■ Your goal: Copy every line of text from the material below, keeping each line's wording and order unchanged. Omit the picture markers from your answer.
Top of Supplied material
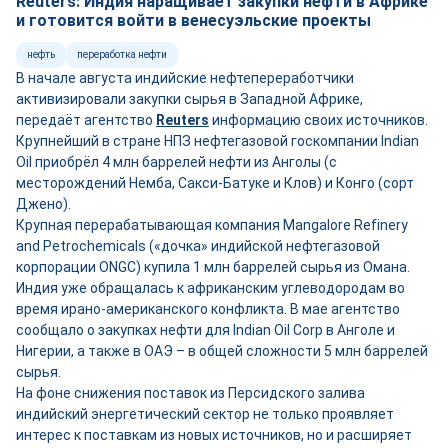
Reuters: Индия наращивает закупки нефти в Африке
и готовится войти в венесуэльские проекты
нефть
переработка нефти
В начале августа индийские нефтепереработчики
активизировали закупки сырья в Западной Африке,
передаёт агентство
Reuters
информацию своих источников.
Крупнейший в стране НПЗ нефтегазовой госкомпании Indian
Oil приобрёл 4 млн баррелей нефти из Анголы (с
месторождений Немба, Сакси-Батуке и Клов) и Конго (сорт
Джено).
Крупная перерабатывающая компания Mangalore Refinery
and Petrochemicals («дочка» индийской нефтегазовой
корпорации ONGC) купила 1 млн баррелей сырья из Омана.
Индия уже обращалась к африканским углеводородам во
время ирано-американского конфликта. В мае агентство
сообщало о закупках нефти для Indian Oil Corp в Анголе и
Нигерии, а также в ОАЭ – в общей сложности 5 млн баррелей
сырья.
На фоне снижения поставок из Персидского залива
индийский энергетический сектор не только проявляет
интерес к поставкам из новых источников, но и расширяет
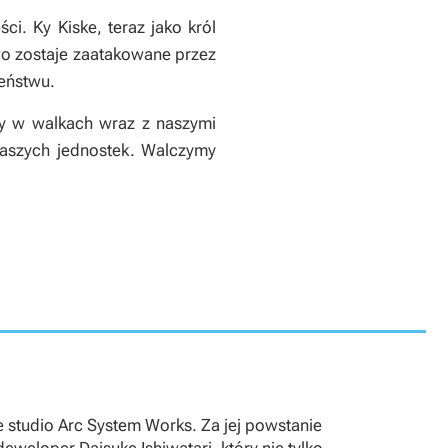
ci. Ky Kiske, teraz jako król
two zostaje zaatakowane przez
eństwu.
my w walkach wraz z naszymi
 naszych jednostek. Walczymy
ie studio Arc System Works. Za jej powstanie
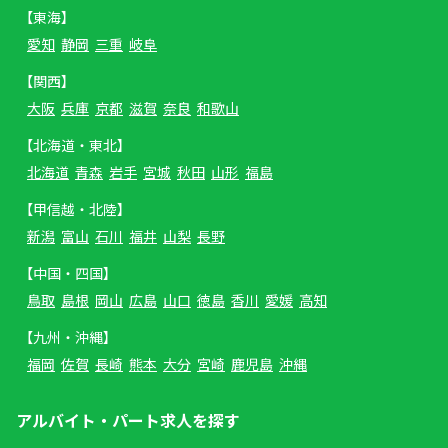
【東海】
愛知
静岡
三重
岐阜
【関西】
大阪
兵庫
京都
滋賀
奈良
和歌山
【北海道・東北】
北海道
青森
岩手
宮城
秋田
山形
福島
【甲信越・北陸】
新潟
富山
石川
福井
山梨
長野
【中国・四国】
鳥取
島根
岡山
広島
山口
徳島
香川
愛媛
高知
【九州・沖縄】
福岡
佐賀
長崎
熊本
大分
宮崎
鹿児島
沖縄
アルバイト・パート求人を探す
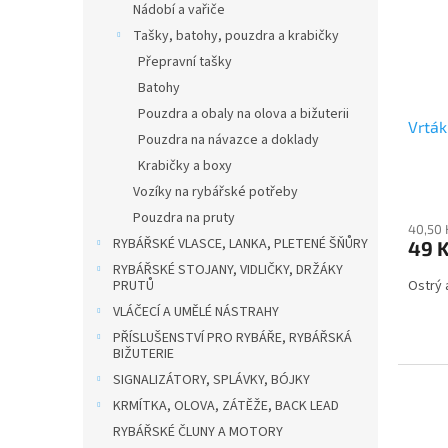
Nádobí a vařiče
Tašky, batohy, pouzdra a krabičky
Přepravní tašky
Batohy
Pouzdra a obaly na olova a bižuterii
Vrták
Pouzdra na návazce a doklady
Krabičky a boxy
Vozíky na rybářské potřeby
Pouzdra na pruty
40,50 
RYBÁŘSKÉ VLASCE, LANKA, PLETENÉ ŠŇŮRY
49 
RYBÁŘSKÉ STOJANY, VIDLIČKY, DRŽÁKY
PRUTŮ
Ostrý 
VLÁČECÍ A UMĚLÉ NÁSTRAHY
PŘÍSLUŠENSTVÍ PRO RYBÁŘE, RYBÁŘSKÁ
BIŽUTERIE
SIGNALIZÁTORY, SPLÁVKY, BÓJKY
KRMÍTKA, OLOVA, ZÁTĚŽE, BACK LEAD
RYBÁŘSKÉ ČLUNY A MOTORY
Bottom of Supplied material
■ Task output:
Reuters: Индия наращивает закупки нефти в Африке
и готовится войти в венесуэльские проекты
нефть
переработка нефти
В начале августа индийские нефтепереработчики
активизировали закупки сырья в Западной Африке,
передаёт агентство
Reuters
информацию своих источников.
Крупнейший в стране НПЗ нефтегазовой госкомпании Indian
Oil приобрёл 4 млн баррелей нефти из Анголы (с
месторождений Немба, Сакси-Батуке и Клов) и Конго (сорт
Джено).
Крупная перерабатывающая компания Mangalore Refinery
and Petrochemicals («дочка» индийской нефтегазовой
корпорации ONGC) купила 1 млн баррелей сырья из Омана.
Индия уже обращалась к африканским углеводородам во
время ирано-американского конфликта. В мае агентство
сообщало о закупках нефти для Indian Oil Corp в Анголе и
Нигерии, а также в ОАЭ – в общей сложности 5 млн баррелей
сырья.
На фоне снижения поставок из Персидского залива
индийский энергетический сектор не только проявляет
интерес к поставкам из новых источников, но и расширяет
ci. Ky Kiske, teraz jako król
two zostaje zaatakowane przez
eństwu.
my w walkach wraz z naszymi
 naszych jednostek. Walczymy
ie studio Arc System Works. Za jej powstanie
【東海】
愛知
静岡
三重
岐阜
【関西】
大阪
兵庫
京都
滋賀
奈良
和歌山
【北海道・東北】
北海道
青森
岩手
宮城
秋田
山形
福島
【甲信越・北陸】
新潟
富山
石川
福井
山梨
長野
【中国・四国】
鳥取
島根
岡山
広島
山口
徳島
香川
愛媛
高知
【九州・沖縄】
福岡
佐賀
長崎
熊本
大分
宮崎
鹿児島
沖縄
アルバイト・パート求人を探す
Nádobí a vařiče
Tašky, batohy, pouzdra a krabičky
Přepravní tašky
Batohy
Pouzdra a obaly na olova a bižuterii
Vrták
Pouzdra na návazce a doklady
Krabičky a boxy
Vozíky na rybářské potřeby
Pouzdra na pruty
40,50 
RYBÁŘSKÉ VLASCE, LANKA, PLETENÉ ŠŇŮRY
49 
RYBÁŘSKÉ STOJANY, VIDLIČKY, DRŽÁKY
PRUTŮ
Ostrý 
VLÁČECÍ A UMĚLÉ NÁSTRAHY
PŘÍSLUŠENSTVÍ PRO RYBÁŘE, RYBÁŘSKÁ
BIŽUTERIE
SIGNALIZÁTORY, SPLÁVKY, BÓJKY
KRMÍTKA, OLOVA, ZÁTĚŽE, BACK LEAD
RYBÁŘSKÉ ČLUNY A MOTORY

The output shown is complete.